If you already have pre-existing application with real user data you will need to move those records to the new DB servers. If the amount of data is not large and you can usually use standard dump and restore process. You will often need to put up maintenance page for a few minutes during the process. Or perhaps this only impacts portion of your application so you can disable only those pages.
If you cannot afford any system downtime then you need a different solution. Perhaps data can be cached and served from cache while the main DB is migrated. This will prevent creating new records for the duration of migration.
With MongoDB you can add the new server to the replica set and let it copy the data. Then you update your application to talk to only new DB servers and remove old ones. You will likely need to work with the hosting provider’s tech support to open the right ports and create necessary credentials.
The most complex solution is where your application talks to both sets of servers and somehow moves data across while the system if running.
Ideally our DB hosting provider would automatically scale up and down with increased traffic. Unfortunately you can’t quite do that with MySQL RDS or Redis ElastiCache. What you can do is manually upgrade your capacity before you have significant increase in traffic (think Black Friday). Afterwards you just downgrade the servers. But this does not allow you save money during daily fluctuations in traffic.
Tech support and documentation
When you are an expert with a technology few things are more frustrating than trying to figure out the specific implementation details for hosting provider’s configuration. FAQs, code samples and migration guides save you valuable time. But often you will have to reach their support with specific question. Most issues can be solved with email or chat. But for urgent production problems you MUST have ability to call someone. That frequently costs extra and you might not need in early stages. But it’s an option you really want available if needed in the future.
Other important features
Backup and point in time recovery
Ability to restore DB to certain point in time is very important. You can restore to main prod DB or put the snapshot on a separate server to extract the data that was lost after specific point in time. Then you can move those records into the main production system.

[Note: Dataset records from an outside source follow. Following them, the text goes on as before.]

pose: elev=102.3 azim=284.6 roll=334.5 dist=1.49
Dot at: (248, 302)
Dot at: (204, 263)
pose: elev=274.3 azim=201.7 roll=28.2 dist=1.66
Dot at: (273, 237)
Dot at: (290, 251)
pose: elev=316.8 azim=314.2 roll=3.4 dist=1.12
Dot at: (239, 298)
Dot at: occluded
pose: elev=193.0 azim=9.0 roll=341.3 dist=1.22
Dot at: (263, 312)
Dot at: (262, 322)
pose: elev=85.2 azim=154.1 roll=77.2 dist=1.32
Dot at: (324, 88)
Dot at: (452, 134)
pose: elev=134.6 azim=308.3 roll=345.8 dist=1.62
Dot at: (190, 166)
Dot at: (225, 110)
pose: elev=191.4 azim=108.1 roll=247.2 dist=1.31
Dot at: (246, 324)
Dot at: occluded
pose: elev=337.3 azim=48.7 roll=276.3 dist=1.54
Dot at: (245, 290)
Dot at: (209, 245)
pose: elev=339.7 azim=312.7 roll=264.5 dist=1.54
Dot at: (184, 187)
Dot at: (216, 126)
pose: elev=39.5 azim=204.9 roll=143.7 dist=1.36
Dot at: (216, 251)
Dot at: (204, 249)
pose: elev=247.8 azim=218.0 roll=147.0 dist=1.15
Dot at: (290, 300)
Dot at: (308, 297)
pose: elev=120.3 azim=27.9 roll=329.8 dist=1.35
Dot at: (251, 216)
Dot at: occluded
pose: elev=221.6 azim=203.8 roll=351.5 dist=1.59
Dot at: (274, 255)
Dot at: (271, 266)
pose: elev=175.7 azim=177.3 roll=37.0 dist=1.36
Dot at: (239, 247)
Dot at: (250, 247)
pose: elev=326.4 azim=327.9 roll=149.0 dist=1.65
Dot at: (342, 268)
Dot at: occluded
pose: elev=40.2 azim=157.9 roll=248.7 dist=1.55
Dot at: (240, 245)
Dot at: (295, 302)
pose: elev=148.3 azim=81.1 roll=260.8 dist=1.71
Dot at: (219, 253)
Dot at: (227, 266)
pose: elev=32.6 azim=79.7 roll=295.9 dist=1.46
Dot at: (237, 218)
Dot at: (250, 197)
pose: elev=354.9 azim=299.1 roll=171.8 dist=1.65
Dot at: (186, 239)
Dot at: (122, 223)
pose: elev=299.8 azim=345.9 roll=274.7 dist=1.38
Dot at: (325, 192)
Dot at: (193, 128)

Separately from your production system you might have test or staging servers. They might be located on different infrastructure. Most hosting providers need to support standard processes. You can run mysqldump against RDS but be vary of extra load it will put on your system. Nice thing about Mongo Atlas is that you can use their GUI to download backups.
Command line access
DB hosting providers usually do not give you access to the underlying OS but you can use the DB shell to connect and run raw commands. Make sure hosting provider you are considering allows that.
Obviously the features provided by 3rd party hosting service come at a price. The provider has to pay AWS (or Azure) fees and on top of it charge for their services. But they can save you money too. For example, when we setup Mongo on our own EC2 instances we created fairly large hard drives not wanting to manually deal with resizing them later. But that means we were paying for storage we did not need. With Mongo Atlas we can increase disk size via GUI in matter of minutes and pay only for what we need now.
There are many options out there are there are no easy answsers. You need to consider your own needs and resources. I hope the ideas above were helpful to you in making these decisions.